Juve built play from the back, and Barça tried to prevent their opponents from making progress through central areas. Juve’s players sometimes took on a structure more akin to a 3-2-5, via Danilo tucking in from left-back to alongside their centre-backs and Juan Cuadrado pushing up high on the right, allowing Kulusevski to move infield so that Dybala could drop into deeper areas to receive possession.
Juve had a simple method to progress play – coupling diagonal passes with blindside movements. One example came when Leonardo Bonucci was on the ball in the left centre-back position; Dybala dropped to the left of Barça’s centre midfielders. The eyes of Barça’s midfielders were drawn towards the ball and they would also be preoccupied with what Bentancur and Rabiot were doing centrally, allowing Dybala to receive a diagonal pass. Another involved Juve working the ball back inside from Cuadrado on the right, and as the ball moved to Bentancur in a right-central position, Danilo advanced on the outside of Barça’s wide midfielder in the hope of receiving a diagonal pass. Those movements were common throughout, and evident all over the pitch. There were even occasions when three or four Juve players adopted positions in a diagonal line, almost like a rugby team’s backs, aiming to move the ball along the path.
A major issue for Juve when building that way was the lack of movement and rotations they offered in the final third. Pirlo’s team had few problems progressing through the first two thirds of the pitch, but when it came to breaking the Barça’s defensive line, their attackers were often static and their attack lost momentum, so the ball was then recycled.
Barça had two defensive strategies. Firstly, they implemented an aggressive, man-oriented press through which they sought to win the ball rather than just force mistakes by forcing Juve into wide areas. Their second was a mid-block with which they tried to restrict possession into Rabiot and Bentancur, and which involved Lionel Messi and Antoine Griezmann screening the central midfielders rather than pressing their centre-backs – although if they were close enough then they closed down Bonucci and Merih Demiral. Ronald Koeman’s central midfielders Frenkie de Jong and Miralem Pjanic also remained close to Bentancur and Rabiot to create a four-man box around Juve’s central midfielders with which they would swarm the ball if a pass was played into midfield.
For all of Juve’s diagonal passing and blindside movements, the hosts had difficulty in advancing in behind, and struggled to create goalscoring opportunities, ending the game without a shot on target and a xG of just 0.29. They had three goals disallowed, but all three were correct offside decisions that resulted from Morata moving in behind too soon. The Spaniard tried to provide a threat with runs in behind Barça’s defence, but he did not get the timing of his movements right.
In the second half Juve went slightly more direct and played more vertical passes.
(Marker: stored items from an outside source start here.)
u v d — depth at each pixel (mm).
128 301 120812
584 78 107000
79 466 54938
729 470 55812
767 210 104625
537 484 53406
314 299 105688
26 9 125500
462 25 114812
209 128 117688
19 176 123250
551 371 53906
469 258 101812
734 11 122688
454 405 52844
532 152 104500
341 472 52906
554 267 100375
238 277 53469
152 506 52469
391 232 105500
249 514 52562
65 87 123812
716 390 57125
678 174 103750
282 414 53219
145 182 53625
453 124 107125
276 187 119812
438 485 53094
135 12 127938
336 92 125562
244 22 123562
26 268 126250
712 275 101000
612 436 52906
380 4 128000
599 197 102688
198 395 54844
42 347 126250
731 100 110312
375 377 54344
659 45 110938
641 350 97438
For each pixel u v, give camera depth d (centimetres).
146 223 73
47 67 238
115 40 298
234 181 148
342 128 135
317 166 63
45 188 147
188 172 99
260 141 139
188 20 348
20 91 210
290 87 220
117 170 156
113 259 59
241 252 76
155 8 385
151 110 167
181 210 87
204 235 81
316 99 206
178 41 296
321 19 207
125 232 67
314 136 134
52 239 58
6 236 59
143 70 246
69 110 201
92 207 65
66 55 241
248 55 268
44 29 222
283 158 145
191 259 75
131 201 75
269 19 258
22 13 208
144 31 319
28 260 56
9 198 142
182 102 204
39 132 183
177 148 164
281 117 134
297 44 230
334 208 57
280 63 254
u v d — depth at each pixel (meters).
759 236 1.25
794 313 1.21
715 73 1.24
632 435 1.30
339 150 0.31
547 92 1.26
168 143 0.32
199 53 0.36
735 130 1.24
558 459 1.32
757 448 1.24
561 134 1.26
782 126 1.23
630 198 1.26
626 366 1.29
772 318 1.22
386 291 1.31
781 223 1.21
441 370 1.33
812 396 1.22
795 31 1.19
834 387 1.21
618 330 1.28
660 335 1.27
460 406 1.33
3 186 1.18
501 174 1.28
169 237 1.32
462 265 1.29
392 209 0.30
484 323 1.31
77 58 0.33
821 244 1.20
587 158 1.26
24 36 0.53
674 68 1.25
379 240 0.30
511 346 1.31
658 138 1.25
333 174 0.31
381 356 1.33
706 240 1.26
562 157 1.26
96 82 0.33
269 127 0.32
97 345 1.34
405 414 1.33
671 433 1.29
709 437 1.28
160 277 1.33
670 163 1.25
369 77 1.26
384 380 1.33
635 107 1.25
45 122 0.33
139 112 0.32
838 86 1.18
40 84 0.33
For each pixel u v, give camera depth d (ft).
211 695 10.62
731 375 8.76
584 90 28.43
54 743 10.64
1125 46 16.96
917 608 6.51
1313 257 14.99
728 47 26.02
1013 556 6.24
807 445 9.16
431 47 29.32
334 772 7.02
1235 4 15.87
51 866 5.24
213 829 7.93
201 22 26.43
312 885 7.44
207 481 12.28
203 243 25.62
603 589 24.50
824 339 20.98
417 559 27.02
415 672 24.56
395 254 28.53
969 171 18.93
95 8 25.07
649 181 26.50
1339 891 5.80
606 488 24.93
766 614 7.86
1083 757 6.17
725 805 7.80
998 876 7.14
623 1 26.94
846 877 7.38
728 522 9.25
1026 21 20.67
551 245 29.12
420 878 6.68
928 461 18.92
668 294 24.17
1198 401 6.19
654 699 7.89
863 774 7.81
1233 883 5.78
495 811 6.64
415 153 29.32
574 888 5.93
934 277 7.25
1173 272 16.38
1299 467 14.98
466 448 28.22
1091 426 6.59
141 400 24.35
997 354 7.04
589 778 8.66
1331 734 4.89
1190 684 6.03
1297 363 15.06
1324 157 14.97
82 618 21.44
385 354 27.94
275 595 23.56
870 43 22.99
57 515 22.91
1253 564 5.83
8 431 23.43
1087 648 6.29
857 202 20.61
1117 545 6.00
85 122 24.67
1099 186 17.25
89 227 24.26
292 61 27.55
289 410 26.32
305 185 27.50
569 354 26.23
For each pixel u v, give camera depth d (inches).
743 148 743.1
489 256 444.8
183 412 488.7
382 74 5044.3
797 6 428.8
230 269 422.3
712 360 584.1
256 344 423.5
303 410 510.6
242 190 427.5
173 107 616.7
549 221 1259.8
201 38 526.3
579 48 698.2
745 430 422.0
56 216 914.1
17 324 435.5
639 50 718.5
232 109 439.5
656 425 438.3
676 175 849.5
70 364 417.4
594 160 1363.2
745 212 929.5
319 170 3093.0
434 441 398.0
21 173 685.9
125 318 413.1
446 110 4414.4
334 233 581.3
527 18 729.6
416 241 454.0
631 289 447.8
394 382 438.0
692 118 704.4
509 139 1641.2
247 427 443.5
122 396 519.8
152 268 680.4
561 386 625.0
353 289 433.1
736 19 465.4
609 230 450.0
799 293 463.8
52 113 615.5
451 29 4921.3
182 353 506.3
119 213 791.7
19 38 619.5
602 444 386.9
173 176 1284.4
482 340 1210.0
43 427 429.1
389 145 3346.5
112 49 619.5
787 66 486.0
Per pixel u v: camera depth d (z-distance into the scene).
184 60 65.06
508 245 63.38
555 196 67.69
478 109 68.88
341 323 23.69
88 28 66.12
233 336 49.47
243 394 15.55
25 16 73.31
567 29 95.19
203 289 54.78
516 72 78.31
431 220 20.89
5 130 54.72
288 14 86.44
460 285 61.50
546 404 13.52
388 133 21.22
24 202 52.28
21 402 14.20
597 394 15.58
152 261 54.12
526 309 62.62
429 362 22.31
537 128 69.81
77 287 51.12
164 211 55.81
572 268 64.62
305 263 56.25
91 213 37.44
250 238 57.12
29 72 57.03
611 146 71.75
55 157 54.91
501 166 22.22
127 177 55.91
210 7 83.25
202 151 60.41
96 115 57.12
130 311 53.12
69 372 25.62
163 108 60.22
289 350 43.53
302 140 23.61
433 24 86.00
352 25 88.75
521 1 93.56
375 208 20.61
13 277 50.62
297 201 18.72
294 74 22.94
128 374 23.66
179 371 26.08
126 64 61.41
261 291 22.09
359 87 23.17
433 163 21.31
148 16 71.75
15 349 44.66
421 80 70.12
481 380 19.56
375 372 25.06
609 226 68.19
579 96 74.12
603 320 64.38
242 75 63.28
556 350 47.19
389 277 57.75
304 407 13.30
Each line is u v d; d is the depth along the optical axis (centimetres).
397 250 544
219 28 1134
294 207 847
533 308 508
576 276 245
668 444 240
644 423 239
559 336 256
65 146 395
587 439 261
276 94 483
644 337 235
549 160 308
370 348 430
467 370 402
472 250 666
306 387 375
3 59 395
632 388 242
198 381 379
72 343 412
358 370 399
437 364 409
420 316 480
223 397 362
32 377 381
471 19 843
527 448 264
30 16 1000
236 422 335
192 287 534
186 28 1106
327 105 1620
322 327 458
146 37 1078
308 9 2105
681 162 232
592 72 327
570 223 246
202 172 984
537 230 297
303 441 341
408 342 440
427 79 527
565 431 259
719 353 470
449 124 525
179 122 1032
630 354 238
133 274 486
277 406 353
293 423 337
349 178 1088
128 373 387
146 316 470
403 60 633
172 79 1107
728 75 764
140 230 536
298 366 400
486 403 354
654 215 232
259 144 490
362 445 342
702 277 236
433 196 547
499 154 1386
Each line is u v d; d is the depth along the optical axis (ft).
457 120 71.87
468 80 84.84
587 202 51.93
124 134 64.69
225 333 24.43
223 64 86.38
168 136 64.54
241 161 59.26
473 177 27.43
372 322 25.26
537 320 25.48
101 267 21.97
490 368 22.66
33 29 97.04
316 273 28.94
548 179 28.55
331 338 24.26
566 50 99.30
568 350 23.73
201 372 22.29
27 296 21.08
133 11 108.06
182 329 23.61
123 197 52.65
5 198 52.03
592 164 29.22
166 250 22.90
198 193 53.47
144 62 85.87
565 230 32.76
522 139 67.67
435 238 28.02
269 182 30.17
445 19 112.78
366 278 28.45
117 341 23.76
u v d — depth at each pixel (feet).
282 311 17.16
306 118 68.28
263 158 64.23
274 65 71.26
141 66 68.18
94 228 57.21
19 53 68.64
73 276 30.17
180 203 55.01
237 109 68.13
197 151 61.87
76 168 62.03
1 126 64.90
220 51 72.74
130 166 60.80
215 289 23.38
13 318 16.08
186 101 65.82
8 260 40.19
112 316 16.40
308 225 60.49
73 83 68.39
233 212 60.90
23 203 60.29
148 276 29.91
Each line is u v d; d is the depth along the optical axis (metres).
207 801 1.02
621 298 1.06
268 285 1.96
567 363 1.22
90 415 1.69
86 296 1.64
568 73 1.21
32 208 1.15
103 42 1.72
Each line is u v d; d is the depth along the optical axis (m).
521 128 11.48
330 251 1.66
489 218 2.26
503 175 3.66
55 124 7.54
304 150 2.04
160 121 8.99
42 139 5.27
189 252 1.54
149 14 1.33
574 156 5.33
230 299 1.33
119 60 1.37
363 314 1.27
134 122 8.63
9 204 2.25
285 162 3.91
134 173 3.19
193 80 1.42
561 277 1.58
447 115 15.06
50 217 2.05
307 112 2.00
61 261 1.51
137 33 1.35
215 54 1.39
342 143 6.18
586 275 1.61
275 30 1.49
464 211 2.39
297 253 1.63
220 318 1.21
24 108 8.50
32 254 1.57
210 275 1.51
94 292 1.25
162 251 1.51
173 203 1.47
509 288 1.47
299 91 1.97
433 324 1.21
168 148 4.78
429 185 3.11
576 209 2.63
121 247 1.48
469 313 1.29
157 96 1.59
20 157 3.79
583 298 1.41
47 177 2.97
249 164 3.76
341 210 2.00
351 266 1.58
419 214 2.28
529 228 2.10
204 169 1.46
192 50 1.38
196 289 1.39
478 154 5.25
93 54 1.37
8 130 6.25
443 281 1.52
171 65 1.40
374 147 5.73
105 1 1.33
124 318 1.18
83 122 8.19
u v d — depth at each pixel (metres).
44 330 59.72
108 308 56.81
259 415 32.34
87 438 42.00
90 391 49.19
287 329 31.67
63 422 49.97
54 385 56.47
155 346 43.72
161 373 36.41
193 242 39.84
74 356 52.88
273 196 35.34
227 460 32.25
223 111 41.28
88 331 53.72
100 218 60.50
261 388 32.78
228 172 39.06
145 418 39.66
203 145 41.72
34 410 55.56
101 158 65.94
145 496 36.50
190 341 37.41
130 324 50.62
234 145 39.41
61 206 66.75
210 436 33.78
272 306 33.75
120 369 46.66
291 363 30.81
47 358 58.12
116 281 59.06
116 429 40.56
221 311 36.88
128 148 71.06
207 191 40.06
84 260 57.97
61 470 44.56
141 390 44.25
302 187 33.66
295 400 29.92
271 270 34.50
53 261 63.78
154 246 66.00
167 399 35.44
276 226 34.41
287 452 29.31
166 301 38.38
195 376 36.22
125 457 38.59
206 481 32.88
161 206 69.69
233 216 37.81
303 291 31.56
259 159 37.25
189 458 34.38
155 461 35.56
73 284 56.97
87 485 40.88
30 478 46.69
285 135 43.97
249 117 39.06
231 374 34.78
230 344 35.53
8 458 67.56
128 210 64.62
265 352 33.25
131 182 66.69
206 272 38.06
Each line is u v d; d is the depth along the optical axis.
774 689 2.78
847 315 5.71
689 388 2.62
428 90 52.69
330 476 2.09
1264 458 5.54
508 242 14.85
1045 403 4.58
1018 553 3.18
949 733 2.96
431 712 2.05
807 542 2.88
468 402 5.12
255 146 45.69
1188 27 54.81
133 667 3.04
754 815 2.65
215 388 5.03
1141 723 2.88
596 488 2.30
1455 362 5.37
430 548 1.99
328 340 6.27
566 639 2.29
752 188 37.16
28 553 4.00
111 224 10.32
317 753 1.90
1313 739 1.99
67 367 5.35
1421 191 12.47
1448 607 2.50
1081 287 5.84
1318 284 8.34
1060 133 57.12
They still kept the ball on the ground, but they attempted to break lines with vertical passes in addition to the aforementioned diagonal passes. There were more rotations and third-man movements to try to access the spaces in behind, leading to better goalscoring chances, but still no goal.
Juventus were organised into a 4-2-4 formation built on the back four of Juan Cuadrado, Mehri Demiral, Leonardo Bonucci and Danilo
When they were defending they did so with a flat 4-4-2, via Federico Chiesa and Dejan Kulusevski withdrawing from attack and into midfield
There were also occasions when their in-possession shape most resembled a 3-2-5, because of the extent to which Cuadrado advanced, and Danilo tucking in to form a back three
Andrea Pirlo’s team most consistently attempted to progress possession by coupling diagonal passes with blindside movements to create the necessary spaces to play the ball
Barcelona were organised into an in-possession 4-2-3-1 in which Frenkie de Jong and Miralem Pjanic featured at the base of their midfield
They defended with a 4-4-2, via Lionel Messi advancing to alongside Antoine Griezmann to form their front two, and Ousmane Dembélé and Pedri González withdrawing into midfield
Two of Barca’s three attacking midfielders regularly withdrew into midfield where, in front of De Jong and Pjanic, they formed a box and an overload against Juve’s midfield
Barca also applied an aggressive man-oriented press with which they sought to win possession instead of to simply force mistakes; doing so involved them attempting to move Juve into wide areas
In possession: Barcelona
Ronald Koeman organised Barcelona into a 4-2-3-1 formation in which Ousmane Dembélé, Lionel Messi and Pedri González supported Antoine Griezmann in attack. They encountered opponents using a flat 4-4-2 when out of possession.
Juventus set up with a mid-block that was designed to restrict access into Frenkie de Jong and Miralem Pjanic in central midfield, but Barça responded by moving two of their three attacking midfielders into central areas to create an overload. If Juve then moved their wide midfielders inside to restore numerical parity, Barça accessed the wide areas, with Jordi Alba and Sergi Roberto happy to push forward from full-back. If Juve maintained their flat midfield four to try to protect the width of the pitch, then Barça played through the middle of the pitch.
The presence of Barça’s additional central players for the visitors challenged Juve’s central midfielders Rodrigo Bentancur and Adrien Rabiot, and it was relatively easy for De Jong and Pjanic to receive, turn and advance. Furthermore, Messi moved freely, allowing Barça to create numerous overloads in different parts of the pitch.
In the second half Barça used a similar positional strategy to Juve when in possession, with Roberto remaining deep as part of a back three alongside De Jong – moved from central midfield at half-time – and Clément Lenglet, and Alba pushing up high on the left. Barça’s shape then became a 3-4-3, and the three in the first line against Juve’s front two made progression relatively simple.